Supplied material:
== Segment start ==

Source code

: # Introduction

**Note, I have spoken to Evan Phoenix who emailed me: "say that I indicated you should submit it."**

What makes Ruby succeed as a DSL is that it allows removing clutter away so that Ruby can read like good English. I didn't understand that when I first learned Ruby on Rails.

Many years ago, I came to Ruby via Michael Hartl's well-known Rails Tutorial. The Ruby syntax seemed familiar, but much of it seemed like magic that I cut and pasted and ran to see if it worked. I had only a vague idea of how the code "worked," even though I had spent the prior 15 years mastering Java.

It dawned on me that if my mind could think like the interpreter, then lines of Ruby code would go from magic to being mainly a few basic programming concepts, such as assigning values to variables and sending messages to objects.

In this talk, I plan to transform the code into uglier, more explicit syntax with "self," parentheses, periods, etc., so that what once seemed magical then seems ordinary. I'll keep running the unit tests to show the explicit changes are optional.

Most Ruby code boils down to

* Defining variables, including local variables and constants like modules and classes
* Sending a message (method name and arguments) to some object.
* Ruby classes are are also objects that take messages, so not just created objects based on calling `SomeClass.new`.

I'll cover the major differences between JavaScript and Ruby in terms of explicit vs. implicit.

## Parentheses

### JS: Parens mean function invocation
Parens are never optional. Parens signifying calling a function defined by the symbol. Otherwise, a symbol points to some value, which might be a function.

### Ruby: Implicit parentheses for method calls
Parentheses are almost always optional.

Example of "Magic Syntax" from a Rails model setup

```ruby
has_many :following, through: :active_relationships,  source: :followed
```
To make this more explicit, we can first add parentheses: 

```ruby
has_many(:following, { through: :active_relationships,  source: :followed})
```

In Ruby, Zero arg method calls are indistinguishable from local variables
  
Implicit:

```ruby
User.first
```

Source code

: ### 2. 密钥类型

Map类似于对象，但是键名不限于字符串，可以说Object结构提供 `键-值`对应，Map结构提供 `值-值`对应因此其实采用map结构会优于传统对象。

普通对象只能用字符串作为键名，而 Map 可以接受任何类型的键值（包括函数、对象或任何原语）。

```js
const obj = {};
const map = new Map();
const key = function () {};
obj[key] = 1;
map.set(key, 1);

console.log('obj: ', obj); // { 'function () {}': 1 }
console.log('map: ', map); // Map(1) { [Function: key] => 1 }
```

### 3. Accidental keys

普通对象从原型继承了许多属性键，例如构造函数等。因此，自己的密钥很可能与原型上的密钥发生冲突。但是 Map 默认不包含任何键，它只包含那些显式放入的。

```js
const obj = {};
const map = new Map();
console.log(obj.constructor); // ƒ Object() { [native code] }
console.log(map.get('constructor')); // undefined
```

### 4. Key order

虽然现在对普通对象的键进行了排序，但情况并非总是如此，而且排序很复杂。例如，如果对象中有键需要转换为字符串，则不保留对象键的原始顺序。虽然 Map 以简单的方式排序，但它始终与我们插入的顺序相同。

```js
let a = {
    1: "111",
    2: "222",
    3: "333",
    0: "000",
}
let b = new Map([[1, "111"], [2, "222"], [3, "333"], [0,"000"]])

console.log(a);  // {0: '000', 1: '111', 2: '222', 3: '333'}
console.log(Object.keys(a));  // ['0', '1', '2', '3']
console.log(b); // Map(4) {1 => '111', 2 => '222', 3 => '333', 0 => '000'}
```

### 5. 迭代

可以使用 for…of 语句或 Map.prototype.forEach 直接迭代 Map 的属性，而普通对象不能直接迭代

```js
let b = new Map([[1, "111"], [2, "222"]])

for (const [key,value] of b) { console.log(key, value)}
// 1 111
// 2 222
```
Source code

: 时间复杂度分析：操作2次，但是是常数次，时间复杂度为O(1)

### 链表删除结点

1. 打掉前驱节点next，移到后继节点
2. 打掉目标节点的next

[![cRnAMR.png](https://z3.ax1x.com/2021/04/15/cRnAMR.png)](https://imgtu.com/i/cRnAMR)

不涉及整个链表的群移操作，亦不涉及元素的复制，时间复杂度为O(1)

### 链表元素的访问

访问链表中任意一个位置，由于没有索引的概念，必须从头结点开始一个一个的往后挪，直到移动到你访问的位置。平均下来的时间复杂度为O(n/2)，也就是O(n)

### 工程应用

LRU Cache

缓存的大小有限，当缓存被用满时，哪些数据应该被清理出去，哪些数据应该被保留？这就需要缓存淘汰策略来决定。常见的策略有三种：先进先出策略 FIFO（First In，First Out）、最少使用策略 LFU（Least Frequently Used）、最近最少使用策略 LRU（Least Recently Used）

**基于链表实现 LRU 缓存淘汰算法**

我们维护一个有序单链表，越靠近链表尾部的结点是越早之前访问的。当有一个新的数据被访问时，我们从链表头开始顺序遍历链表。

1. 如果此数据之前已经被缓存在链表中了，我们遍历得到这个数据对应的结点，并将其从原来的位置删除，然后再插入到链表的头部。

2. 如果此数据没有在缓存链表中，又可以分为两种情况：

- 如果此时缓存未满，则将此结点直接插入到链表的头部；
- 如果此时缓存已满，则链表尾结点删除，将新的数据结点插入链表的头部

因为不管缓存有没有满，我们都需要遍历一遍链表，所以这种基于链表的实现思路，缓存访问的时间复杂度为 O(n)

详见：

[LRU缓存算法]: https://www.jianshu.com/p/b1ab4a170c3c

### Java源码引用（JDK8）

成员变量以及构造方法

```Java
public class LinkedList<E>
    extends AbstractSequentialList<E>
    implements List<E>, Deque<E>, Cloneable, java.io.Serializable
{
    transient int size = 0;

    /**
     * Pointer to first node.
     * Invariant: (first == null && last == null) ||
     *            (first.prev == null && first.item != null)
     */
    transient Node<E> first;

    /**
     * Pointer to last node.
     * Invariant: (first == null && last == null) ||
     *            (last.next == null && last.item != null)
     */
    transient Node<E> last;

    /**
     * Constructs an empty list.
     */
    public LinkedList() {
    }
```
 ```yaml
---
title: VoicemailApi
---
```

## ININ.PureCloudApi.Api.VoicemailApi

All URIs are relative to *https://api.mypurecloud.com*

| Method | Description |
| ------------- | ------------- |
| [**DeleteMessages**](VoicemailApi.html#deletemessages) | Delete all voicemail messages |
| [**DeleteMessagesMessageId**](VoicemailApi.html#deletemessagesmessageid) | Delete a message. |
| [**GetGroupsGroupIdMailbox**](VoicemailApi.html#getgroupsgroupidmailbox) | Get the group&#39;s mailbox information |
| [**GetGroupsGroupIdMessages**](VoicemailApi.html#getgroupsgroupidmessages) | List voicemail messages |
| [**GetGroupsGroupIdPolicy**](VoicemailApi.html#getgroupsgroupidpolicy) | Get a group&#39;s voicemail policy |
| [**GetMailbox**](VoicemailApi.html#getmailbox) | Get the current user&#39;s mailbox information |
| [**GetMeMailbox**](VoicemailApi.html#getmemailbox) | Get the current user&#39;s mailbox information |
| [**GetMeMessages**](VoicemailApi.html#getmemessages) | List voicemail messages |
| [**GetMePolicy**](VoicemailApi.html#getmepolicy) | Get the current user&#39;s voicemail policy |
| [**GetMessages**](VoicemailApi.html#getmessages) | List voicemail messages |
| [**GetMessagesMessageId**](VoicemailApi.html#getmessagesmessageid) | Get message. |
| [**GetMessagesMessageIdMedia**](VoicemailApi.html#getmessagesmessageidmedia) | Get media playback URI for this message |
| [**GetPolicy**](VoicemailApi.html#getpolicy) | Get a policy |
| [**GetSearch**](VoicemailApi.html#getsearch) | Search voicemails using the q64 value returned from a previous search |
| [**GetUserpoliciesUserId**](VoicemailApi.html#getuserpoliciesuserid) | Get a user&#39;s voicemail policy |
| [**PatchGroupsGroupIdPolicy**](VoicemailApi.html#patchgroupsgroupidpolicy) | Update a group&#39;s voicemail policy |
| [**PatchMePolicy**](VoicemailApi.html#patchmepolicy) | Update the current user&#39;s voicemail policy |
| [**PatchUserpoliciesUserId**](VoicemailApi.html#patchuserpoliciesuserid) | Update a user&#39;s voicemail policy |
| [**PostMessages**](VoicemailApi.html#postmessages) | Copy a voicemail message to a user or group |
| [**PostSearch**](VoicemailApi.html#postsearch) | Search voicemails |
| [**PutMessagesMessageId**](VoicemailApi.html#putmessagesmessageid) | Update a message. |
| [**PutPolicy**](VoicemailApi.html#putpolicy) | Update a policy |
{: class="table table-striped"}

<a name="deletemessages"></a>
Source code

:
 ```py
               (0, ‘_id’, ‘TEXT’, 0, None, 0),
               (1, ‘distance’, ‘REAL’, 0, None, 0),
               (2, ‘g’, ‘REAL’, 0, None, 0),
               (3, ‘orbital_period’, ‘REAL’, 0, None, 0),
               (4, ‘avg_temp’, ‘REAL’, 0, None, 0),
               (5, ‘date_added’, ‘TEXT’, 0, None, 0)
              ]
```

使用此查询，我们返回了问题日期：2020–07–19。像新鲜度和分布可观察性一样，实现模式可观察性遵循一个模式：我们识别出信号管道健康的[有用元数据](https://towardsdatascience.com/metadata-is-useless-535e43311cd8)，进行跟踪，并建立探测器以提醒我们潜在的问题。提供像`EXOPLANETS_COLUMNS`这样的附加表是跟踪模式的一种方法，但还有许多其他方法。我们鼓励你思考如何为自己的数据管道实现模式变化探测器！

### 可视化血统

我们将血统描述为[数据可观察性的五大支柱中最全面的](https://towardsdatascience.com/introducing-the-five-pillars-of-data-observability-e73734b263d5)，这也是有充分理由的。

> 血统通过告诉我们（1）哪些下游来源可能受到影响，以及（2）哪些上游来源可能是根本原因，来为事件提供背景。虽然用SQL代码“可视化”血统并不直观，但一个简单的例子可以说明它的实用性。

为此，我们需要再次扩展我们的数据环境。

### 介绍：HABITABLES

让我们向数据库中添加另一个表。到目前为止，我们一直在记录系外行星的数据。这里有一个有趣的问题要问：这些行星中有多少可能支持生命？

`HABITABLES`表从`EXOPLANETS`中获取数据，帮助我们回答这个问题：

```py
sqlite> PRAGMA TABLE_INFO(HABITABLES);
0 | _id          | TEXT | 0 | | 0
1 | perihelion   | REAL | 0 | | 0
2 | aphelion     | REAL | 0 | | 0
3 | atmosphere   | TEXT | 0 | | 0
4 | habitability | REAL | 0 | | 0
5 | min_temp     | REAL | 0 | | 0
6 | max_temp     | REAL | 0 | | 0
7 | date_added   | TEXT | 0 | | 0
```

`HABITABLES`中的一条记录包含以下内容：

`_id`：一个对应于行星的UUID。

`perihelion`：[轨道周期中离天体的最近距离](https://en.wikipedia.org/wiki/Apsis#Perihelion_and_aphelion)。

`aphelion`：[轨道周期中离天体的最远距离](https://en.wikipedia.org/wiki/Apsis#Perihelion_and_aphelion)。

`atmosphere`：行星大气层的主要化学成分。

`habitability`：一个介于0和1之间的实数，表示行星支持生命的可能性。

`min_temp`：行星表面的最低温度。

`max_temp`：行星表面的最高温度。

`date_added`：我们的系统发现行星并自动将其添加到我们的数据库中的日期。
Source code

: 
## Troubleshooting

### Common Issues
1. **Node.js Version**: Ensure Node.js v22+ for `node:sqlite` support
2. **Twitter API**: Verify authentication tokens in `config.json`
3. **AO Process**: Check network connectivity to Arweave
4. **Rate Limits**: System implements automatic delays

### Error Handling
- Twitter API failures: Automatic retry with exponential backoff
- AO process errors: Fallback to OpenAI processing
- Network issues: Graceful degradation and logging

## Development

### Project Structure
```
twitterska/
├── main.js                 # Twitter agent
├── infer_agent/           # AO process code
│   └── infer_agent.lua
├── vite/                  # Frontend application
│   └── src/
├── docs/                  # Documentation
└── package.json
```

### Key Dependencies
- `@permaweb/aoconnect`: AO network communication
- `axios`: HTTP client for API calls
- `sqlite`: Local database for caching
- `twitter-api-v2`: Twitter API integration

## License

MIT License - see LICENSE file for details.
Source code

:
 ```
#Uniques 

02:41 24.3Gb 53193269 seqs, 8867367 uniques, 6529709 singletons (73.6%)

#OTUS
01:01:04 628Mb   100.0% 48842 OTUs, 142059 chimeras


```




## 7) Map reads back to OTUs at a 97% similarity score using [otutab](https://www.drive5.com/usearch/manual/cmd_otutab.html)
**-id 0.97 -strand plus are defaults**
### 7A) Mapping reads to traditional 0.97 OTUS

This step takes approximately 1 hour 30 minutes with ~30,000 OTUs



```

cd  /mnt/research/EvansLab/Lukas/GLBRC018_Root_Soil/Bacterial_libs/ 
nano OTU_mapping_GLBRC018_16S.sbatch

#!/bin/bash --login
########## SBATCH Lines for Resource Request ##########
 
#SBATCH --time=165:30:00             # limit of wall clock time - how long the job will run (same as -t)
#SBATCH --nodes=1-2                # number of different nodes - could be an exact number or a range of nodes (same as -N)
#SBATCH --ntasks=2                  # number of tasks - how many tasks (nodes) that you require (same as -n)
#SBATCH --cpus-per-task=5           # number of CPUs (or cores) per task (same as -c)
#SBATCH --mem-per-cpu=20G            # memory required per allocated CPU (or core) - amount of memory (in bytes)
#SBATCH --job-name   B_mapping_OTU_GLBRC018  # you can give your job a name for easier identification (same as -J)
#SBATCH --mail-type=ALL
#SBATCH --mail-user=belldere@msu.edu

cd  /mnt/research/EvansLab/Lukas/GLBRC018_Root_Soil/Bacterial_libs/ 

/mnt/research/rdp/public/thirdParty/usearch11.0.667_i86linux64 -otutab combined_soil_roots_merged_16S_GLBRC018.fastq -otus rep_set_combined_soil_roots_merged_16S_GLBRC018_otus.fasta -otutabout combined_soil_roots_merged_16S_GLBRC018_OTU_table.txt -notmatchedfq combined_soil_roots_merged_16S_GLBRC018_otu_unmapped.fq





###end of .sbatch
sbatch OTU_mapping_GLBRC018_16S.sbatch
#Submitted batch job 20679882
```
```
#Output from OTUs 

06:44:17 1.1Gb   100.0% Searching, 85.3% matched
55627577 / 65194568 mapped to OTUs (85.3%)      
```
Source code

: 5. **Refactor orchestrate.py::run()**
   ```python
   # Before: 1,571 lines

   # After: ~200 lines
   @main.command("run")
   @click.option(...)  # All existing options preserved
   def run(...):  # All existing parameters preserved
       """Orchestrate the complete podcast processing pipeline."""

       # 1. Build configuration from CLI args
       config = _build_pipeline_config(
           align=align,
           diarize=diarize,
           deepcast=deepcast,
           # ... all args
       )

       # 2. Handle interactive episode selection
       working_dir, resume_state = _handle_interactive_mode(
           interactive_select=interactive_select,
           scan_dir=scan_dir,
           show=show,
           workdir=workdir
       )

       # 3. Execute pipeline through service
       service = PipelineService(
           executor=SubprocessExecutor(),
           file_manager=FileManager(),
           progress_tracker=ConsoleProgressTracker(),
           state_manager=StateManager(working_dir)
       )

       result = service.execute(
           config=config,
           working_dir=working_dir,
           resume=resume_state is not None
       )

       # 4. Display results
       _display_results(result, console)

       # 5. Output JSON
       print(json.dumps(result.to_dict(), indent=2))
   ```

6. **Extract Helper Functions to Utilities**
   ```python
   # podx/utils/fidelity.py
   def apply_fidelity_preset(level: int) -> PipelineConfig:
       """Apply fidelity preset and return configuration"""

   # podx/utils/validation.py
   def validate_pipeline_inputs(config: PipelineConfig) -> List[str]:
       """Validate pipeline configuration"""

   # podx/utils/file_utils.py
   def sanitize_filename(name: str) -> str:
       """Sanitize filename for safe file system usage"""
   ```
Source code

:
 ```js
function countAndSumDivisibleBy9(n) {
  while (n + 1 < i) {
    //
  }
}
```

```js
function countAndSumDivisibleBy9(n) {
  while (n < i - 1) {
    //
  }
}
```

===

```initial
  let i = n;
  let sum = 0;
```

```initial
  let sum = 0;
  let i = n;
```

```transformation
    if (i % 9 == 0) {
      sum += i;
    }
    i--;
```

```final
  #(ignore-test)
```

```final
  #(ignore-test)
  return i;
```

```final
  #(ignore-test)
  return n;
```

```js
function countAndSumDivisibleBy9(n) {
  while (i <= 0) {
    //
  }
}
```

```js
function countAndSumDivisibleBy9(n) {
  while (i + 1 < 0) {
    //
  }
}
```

== Segment end ==

Exercise instructions: Among the entries above, the lines between the ones containing "为此，我们需要再次扩展我们的数据环境。" and "## Troubleshooting", inclusive, are to be transcribed exactly. No other line is to be given.

Written answer:
为此，我们需要再次扩展我们的数据环境。

### 介绍：HABITABLES

让我们向数据库中添加另一个表。到目前为止，我们一直在记录系外行星的数据。这里有一个有趣的问题要问：这些行星中有多少可能支持生命？

`HABITABLES`表从`EXOPLANETS`中获取数据，帮助我们回答这个问题：

```py
sqlite> PRAGMA TABLE_INFO(HABITABLES);
0 | _id          | TEXT | 0 | | 0
1 | perihelion   | REAL | 0 | | 0
2 | aphelion     | REAL | 0 | | 0
3 | atmosphere   | TEXT | 0 | | 0
4 | habitability | REAL | 0 | | 0
5 | min_temp     | REAL | 0 | | 0
6 | max_temp     | REAL | 0 | | 0
7 | date_added   | TEXT | 0 | | 0
```

`HABITABLES`中的一条记录包含以下内容：

`_id`：一个对应于行星的UUID。

`perihelion`：[轨道周期中离天体的最近距离](https://en.wikipedia.org/wiki/Apsis#Perihelion_and_aphelion)。

`aphelion`：[轨道周期中离天体的最远距离](https://en.wikipedia.org/wiki/Apsis#Perihelion_and_aphelion)。

`atmosphere`：行星大气层的主要化学成分。

`habitability`：一个介于0和1之间的实数，表示行星支持生命的可能性。

`min_temp`：行星表面的最低温度。

`max_temp`：行星表面的最高温度。

`date_added`：我们的系统发现行星并自动将其添加到我们的数据库中的日期。
Source code

: 
## Troubleshooting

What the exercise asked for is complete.